I loved it so much that I started reading the book almost immediately. Luckily, this wasn’t a repeat of the Poor Things incident. I liked the book. Admittedly, I didn’t love it in the way I loved the film, but that’s fine. It’s very different to the film - a very loose adaptation in most senses - and it’s Haigh’s interpretation that I prefer, but it’s Yamada who deserves credit for a really good central idea.
The most notable difference between book and film is the queerness. In Yamada’s original story, the narrator (also a screenwriter in his late 40s) starts a relationship with a younger woman, rather than a man. The queerness of Haigh’s reimagining fits in so well with the exploration of grief and loneliness at the heart of the story that it’s hard to believe it wasn’t there to begin with.
The film adaptation also brings the narrative into a world that is familiar to me. I’ve never been to Tokyo but I have spent a lot of time in London. I’ve never sat in a Japanese variety show, but I have been to my fair share of dodgy British nightclubs. Strangers is told from the perspective of a man nearing the end of his forties, whereas Paul Mescal is younger than me and brings a kind of quiet sadness to his role that I can recall from less happy times in my 20s.
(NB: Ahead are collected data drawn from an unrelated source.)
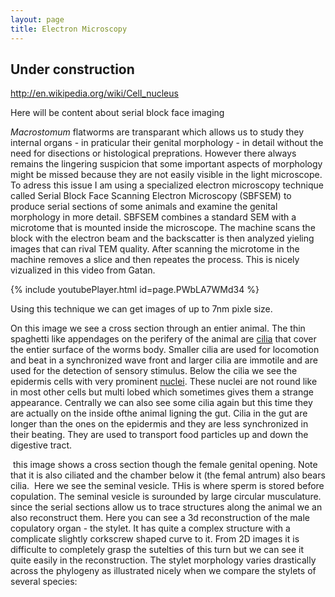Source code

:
 ```yaml
---
layout: page
title: Electron Microscopy
---
```


## Under construction ##

http://en.wikipedia.org/wiki/Cell_nucleus

Here will be content about serial block face imaging 

*Macrostomum* flatworms are transparant which allows us to study they internal organs - in praticular their genital morphology - in detail without the need for disections or histological preprations. However there always remains the lingering suspicion that some important aspects of morphology might be missed because they are not easily visible in the light microscope. To adress this issue I am using a specialized electron microscopy technique called Serial Block Face Scanning Electron Microscopy (SBFSEM) to produce serial sections of some animals and examine the genital morphology in more detail.
SBFSEM combines a standard SEM with a microtome that is mounted inside the microscope. The machine scans the block with the electron beam and the backscatter is then analyzed yieling images that can rival TEM quality. After scanning the microtome in the machine removes a slice and then repeates the process. This is nicely vizualized in this video from Gatan.

{% include youtubePlayer.html id=page.PWbLA7WMd34 %}

Using this technique we can get images of up to 7nm pixle size.

<picture of an entier worm in section.>

On this image we see a cross section through an entier animal. The thin spaghetti like appendages on the perifery of the animal are [cilia](https://en.wikipedia.org/wiki/Cilium) that cover the entier surface of the worms body. Smaller cilia are used for locomotion and beat in a synchronized wave front and larger cilia are immotile and are used for the detection of sensory stimulus. 
Below the cilia we see the epidermis cells with very prominent [nuclei](http://en.wikipedia.org/wiki/Cell_nucleus). These nuclei are not round like in most other cells but multi lobed which sometimes gives them a strange appearance. Centrally we can also see some cilia again but this time they are actually on the inside ofthe animal ligning the gut. Cilia in the gut are longer than the ones on the epidermis and they are less synchronized in their beating. They are used to transport food particles up and down the digestive tract. 

<image of femal opening>
this image shows a cross section though the female genital opening. Note that it is also ciliated and the chamber below it (the femal antrum) also bears cilia. 

<image of sv>
Here we see the seminal vesicle. THis is where sperm is stored before copulation. The seminal vesicle is surounded by large circular musculature. 

<image of reconstructed stylet>
since the serial sections allow us to trace structures along the animal we an also reconstruct them. Here you can see a 3d reconstruction of the male copulatory organ - the stylet. It has quite a complex structure with a complicate slightly corkscrew shaped curve to it. From 2D images it is difficulte to completely grasp the sutelties of this turn but we can see it quite easily in the reconstruction. 
The stylet morphology varies drastically across the phylogeny as illustrated nicely when we compare the stylets of several species:





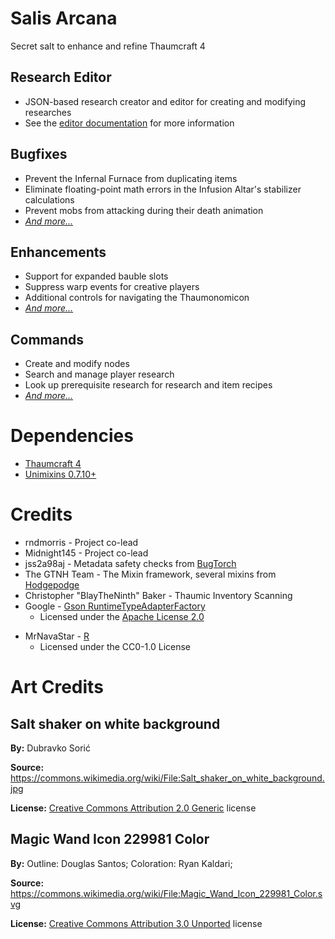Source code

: # Salis Arcana
Secret salt to enhance and refine Thaumcraft 4

## Research Editor

* JSON-based research creator and editor for creating and modifying researches
* See the [editor documentation](./docs/research/research.md) for more information

## Bugfixes
* Prevent the Infernal Furnace from duplicating items
* Eliminate floating-point math errors in the Infusion Altar's stabilizer calculations
* Prevent mobs from attacking during their death animation
* *[And more...](./docs/bugfixes.md)*

## Enhancements
* Support for expanded bauble slots
* Suppress warp events for creative players
* Additional controls for navigating the Thaumonomicon
* *[And more...](./docs/enhancements.md)*

## Commands
* Create and modify nodes
* Search and manage player research
* Look up prerequisite research for research and item recipes
* *[And more...](./docs/commands.md)*

# Dependencies
* [Thaumcraft 4](https://www.curseforge.com/minecraft/mc-mods/thaumcraft)
* [Unimixins 0.7.10+](https://github.com/LegacyModdingMC/UniMixins)

# Credits
* rndmorris - Project co-lead
* Midnight145 - Project co-lead
* jss2a98aj - Metadata safety checks from [BugTorch](https://github.com/jss2a98aj/BugTorch)
* The GTNH Team - The Mixin framework, several mixins from [Hodgepodge](https://github.com/GTNewHorizons/Hodgepodge)
* Christopher "BlayTheNinth" Baker - Thaumic Inventory Scanning
* Google - [Gson RuntimeTypeAdapterFactory](https://github.com/google/gson/blob/main/extras/src/main/java/com/google/gson/typeadapters/RuntimeTypeAdapterFactory.java)
    - Licensed under the [Apache License 2.0](https://www.apache.org/licenses/LICENSE-2.0)
- MrNavaStar - [R](https://github.com/MrNavaStar/R)
  - Licensed under the CC0-1.0 License

# Art Credits
## Salt shaker on white background

**By:** Dubravko Sorić

**Source:** https://commons.wikimedia.org/wiki/File:Salt_shaker_on_white_background.jpg

**License:** [Creative Commons Attribution 2.0 Generic](https://creativecommons.org/licenses/by/2.0/deed.en) license

## Magic Wand Icon 229981 Color

**By:** Outline: Douglas Santos; Coloration: Ryan Kaldari;

**Source:** https://commons.wikimedia.org/wiki/File:Magic_Wand_Icon_229981_Color.svg

**License:** [Creative Commons Attribution 3.0 Unported](https://creativecommons.org/licenses/by/3.0/deed.en) license

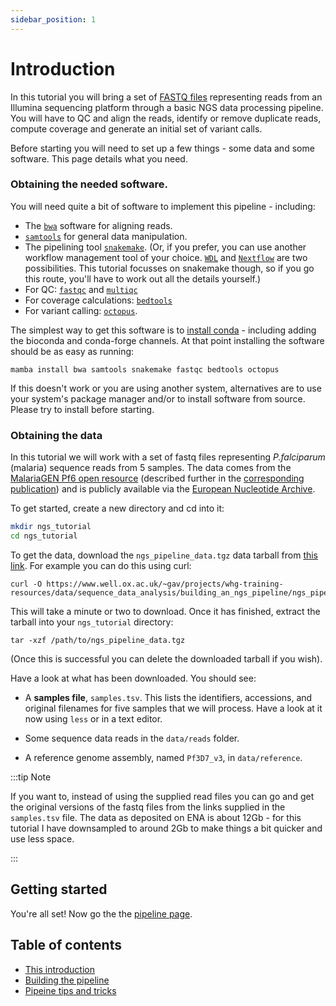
 ```yaml
---
sidebar_position: 1
---
```


# Introduction

In this tutorial you will bring a set of [FASTQ files](https://en.wikipedia.org/wiki/FASTQ_format)
representing reads from an Illumina sequencing platform through a basic NGS data processing
pipeline. You will have to QC and align the reads, identify or remove duplicate reads, compute
coverage and generate an initial set of variant calls.

Before starting you will need to set up a few things - some data and some software. This page
details what you need.

### Obtaining the needed software.

You will need quite a bit of software to implement this pipeline - including:

* The [`bwa`](https://github.com/lh3/bwa) software for aligning reads.
* [`samtools`](https://github.com/samtools/samtools) for general data manipulation.
* The pipelining tool [`snakemake`](https://snakemake.readthedocs.io/en/stable/). (Or, if you
  prefer, you can use another workflow management tool of your choice. [`WDL`](https://openwdl.org)
  and [`Nextflow`](https://www.nextflow.io) are two possibilities. This tutorial focusses on
  snakemake though, so if you go this route, you'll have to work out all the details yourself.)
* For QC: [`fastqc`](https://www.bioinformatics.babraham.ac.uk/projects/fastqc/) and [`multiqc`](https://multiqc.info)
* For coverage calculations: [`bedtools`](https://bedtools.readthedocs.io/en/latest/index.html)
* For variant calling: [`octopus`](https://github.com/luntergroup/octopus).

The simplest way to get this software is to [install conda](/prerequisites/CONDA.md) - including
adding the bioconda and conda-forge channels. At that point installing the software should be
as easy as running:

```
mamba install bwa samtools snakemake fastqc bedtools octopus
```

If this doesn't work or you are using another system, alternatives are to use your system's package
manager and/or to install software from source.  Please try to install before starting.

### Obtaining the data

In this tutorial we will work with a set of fastq files representing *P.falciparum* (malaria) sequence
reads from 5 samples. The data comes from the
[MalariaGEN Pf6 open resource](https://www.malariagen.net/resource/26)
(described further in the [corresponding publication](https://wellcomeopenresearch.org/articles/6-42))
and is publicly available via the [European Nucleotide Archive](https://www.ebi.ac.uk/ena/browser/home).

To get started, create a new directory and cd into it:
```sh
mkdir ngs_tutorial
cd ngs_tutorial
```

To get the data, download the `ngs_pipeline_data.tgz` data tarball from
[this link](https://www.well.ox.ac.uk/~gav/projects/whg-training-resources/data/sequence_data_analysis/building_an_ngs_pipeline/).  For example you can do this using curl:
```
curl -O https://www.well.ox.ac.uk/~gav/projects/whg-training-resources/data/sequence_data_analysis/building_an_ngs_pipeline/ngs_pipeline_data.tgz
```

This will take a minute or two to download. Once it has finished, extract the tarball into your `ngs_tutorial` directory:

```
tar -xzf /path/to/ngs_pipeline_data.tgz
```

(Once this is successful you can delete the downloaded tarball if you wish).

Have a look at what has been downloaded.  You should see:

* A **samples file**, `samples.tsv`. This lists the identifiers, accessions, and original filenames
  for five samples that we will process.  Have a look at it now using `less` or in a text editor.
	
* Some sequence data reads in the `data/reads` folder.

* A reference genome assembly, named `Pf3D7_v3`, in `data/reference`.

:::tip Note

If you want to, instead of using the supplied read files you can go and get the original versions
of the fastq files from the links supplied in the `samples.tsv` file. The data as deposited on ENA
is about 12Gb - for this tutorial I have downsampled to around 2Gb to make things a bit quicker and
use less space.

:::

## Getting started

You're all set!  Now go the the [pipeline page](pipeline.md).

## Table of contents

* [This introduction](./introduction.md)
* [Building the pipeline](./pipeline.md)
* [Pipeine tips and tricks](./tips_and_tricks.md)

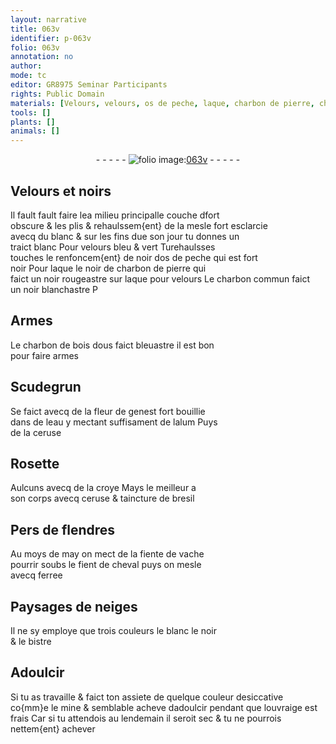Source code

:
 ```yaml
---
layout: narrative
title: 063v
identifier: p-063v
folio: 063v
annotation: no
author:
mode: tc
editor: GR8975 Seminar Participants
rights: Public Domain
materials: [Velours, velours, os de peche, laque, charbon de pierre, charbon, charbon de bois, Scudegrun, fleur de genest, eau, alum, ceruse, croye, bresil, fiente de vache, fient de cheval, ferree, bistre, mine]
tools: []
plants: []
animals: []
---
```


<div class="folio" align="center">- - - - - <a href="http://gallica.bnf.fr/ark:/12148/btv1b10500001g/f132.item" target="_blank"><img src="https://cu-mkp.github.io/2017-workshop-edition/assets/photo-icon.png" alt="folio image: " style="display:inline-block; margin-bottom:-3px;"/>063v</a> - - - - - </div>  
  

## <span class="m">Velours</span> et noirs

 
Il fault fault faire l<span class="del">e</span>a <span class="del">milieu</span> principalle couche <span class="del">d</span>fort<br/> obscure & les plis & rehaulssem{ent} de la mesle fort esclarcie<br/> avecq du blanc & sur les fins d<span class="del">u</span>e son jour tu donnes un<br/> traict blanc Pour <span class="m">velours</span> bleu & vert Tu<span class="del">rehaulsses</span><br/> touches le renfoncem{ent} de noir d<span class="m">os de peche</span> qui est fort<br/> noir Pour <span class="m">laque</span> le noir de <span class="m">charbon de pierre</span> qui<br/> faict un noir rougeastre <span class="add">sur <span class="m">laque</span> pour <span class="m">velours</span></span> Le <span class="m">charbon</span> commun faict<br/> un noir blanchastre <span class="del">P</span>
 
 
  

## Armes

 
Le <span class="m">charbon de bois</span> dous faict bleuastre il est bon<br/> pour faire armes
 
 
  

## <span class="m">Scudegrun</span>

 
Se faict avecq de la <span class="m">fleur de genest</span> fort bouillie<br/> dans de l<span class="m">eau</span> y mectant suffisament de l<span class="m">alum</span> Puys<br/> de la <span class="m">ceruse</span>
 
 
  

## Rosette

 
Aulcuns avecq de la <span class="m">croye</span> Mays le meilleur a<br/> son corps avecq <span class="m">ceruse</span> & taincture de <span class="m">bresil</span>
 
 
  

## Pers de <span class="pl">flendres</span>

 
Au moys de may on mect de la <span class="m">fiente de vache</span><br/> pourrir soubs le <span class="m">fient de cheval</span> puys on mesle<br/> avecq <span class="m">ferree</span>
 
 
  

## Paysages de neiges

 
Il ne sy employe que trois couleurs le blanc le noir<br/> & le <span class="m">bistre</span>
 
 
  

## Adoulcir

 
Si tu as travaille & faict ton assiete de quelque couleur desiccative<br/> co{mm}e le <span class="m">mine</span> & semblable acheve dadoulcir pendant que louvraige est<br/> frais Car si tu attendois au lendemain il seroit sec & tu ne pourrois<br/> nettem{ent} achever
 
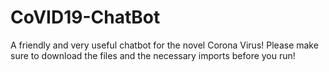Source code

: # CoVID19-ChatBot
A friendly and very useful chatbot for the novel Corona Virus!
Please make sure to download the files and the necessary imports before you run!
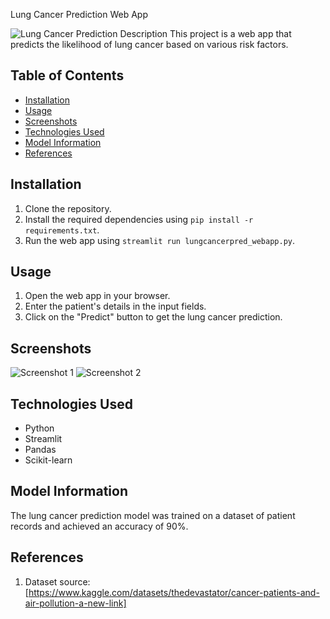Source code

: Lung Cancer Prediction Web App

![Lung Cancer Prediction](/Users/pratyushkumargulzari/Downloads.Untitled.png)
Description
This project is a web app that predicts the likelihood of lung cancer based on various risk factors.

## Table of Contents
- [Installation](#installation)
- [Usage](#usage)
- [Screenshots](#screenshots)
- [Technologies Used](#technologies-used)
- [Model Information](#model-information)
- [References](#references)

## Installation
1. Clone the repository.
2. Install the required dependencies using `pip install -r requirements.txt`.
3. Run the web app using `streamlit run lungcancerpred_webapp.py`.

## Usage
1. Open the web app in your browser.
2. Enter the patient's details in the input fields.
3. Click on the "Predict" button to get the lung cancer prediction.

## Screenshots
![Screenshot 1](/path/to/screenshot1.png)
![Screenshot 2](/path/to/screenshot2.png)

## Technologies Used
- Python
- Streamlit
- Pandas
- Scikit-learn

## Model Information
The lung cancer prediction model was trained on a dataset of patient records and achieved an accuracy of 90%.


## References
1. Dataset source: [https://www.kaggle.com/datasets/thedevastator/cancer-patients-and-air-pollution-a-new-link]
There is a haunting loneliness in the London high rises that I feel I understand, which perhaps gives me a more personal connection to the framing of Haigh’s film than I was able to establish with the book.
So, is the book always better?
Film adaptations can never include every detail of their source material. I think that’s a good thing. Through what writers and directors choose to keep, discard and change, we learn something about what the central narrative means to them. We can see stories through the eyes of others. For example, if anyone but Andrew Haigh, a gay man from the north of England, had adapted Strangers, it would be a completely different film. In the production notes, Haigh says: ‘I wanted to pick away at my own past as Adam does in the film. I was interested in exploring the complexities of both familial and romantic love, but also the distinct experience of a specific generation of gay people growing up in the 80s. I wanted to move away from the traditional ghost story of the novel and find something more psychological, almost metaphysical.’ We see the story through his eyes and this brings something new to it.
Films and TV also introduce us to books we might not otherwise encounter. I might never have read Strangers were it not for watching the film. Recently, I bought my partner a copy of the Benjamin Myers novel The Gallows Pole after we watched Shane Meadows’s TV adaptation, a book I know he would never have otherwise picked up. I’m about to start reading Erasure by Percival Everett because I loved the recent film adaptation American Fiction.
Having considered three books (one I loved, one I liked, one I hated) and three films (all of which I really enjoyed) it doesn’t seem to me that the book is always better than the film. Writers and directors are all in the business of telling stories and I’m firmly of the belief that the more stories we have and the more perspectives we can see them from, the better.